A fighter to the end
In May 1912, William Booth addressed a crowd which filled the Royal Albert Hall. He could scarcely see, his steps were uncertain, but his message was still dynamic. In what was to be his last public appearance, he gave a summary of his life’s work. He ended: ‘And now ... I must say goodbye. 1 am going into dry dock for repairs, but the Army will not be allowed to suffer . . . by my absence.’ His mind was on an eye operation he was to endure a few days later. Then the warrior spirit reasserted itself: ‘While women weep, as they do now,’ he shouted, ‘I’ll fight; while little children go hungry . . . while men go to prison . . . while there is a drunkard left, while there is a poor lost girl upon the streets, while there remains one dark soul without the light of God, I’ll fight—I’ll fight to the very end!'
The operation was not a success, but the warrior remained undaunted. ‘I have done what 1 could for God and for the people with my eyes,’ he told his son Bramwell. ‘Now I shall do what I can for God and for the people without my eyes.’

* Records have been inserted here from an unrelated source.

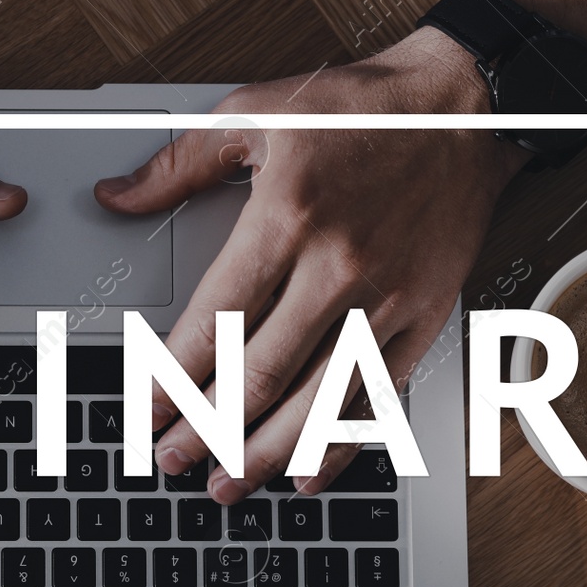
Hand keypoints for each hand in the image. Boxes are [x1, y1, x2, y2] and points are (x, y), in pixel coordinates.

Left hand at [94, 28, 523, 502]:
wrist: (471, 102)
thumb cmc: (363, 106)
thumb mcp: (256, 112)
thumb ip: (179, 164)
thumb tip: (115, 196)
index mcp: (286, 217)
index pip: (215, 322)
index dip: (172, 377)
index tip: (146, 410)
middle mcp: (336, 265)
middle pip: (258, 373)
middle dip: (205, 429)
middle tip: (169, 460)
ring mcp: (387, 296)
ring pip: (316, 397)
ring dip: (265, 452)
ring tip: (225, 484)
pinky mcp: (426, 314)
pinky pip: (378, 394)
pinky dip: (341, 442)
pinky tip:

One of William Booth’s last charges, before he died on 20 August 1912, was to Bramwell, who succeeded him as General: ‘The homeless children. Oh, the children! Bramwell, look after the homeless. Promise me.’
William Booth had always loved the children. He had opened Sunday Schools and had written a catechism to ensure good Christian teaching. He had provided care for the homeless and day schools in lands without government education. He had delighted to sec boys playing in his bands and had taught them and the girls to be evangelists themselves.
In 1912 some people thought that the Army could not survive without William’s inspiring leadership. His soldiers, now fighting in fifty-eight countries and using thirty-four languages, would falter. But the critics were wrong. Today Salvationists speak in a hundred and eleven tongues and their flags fly in eighty-six lands.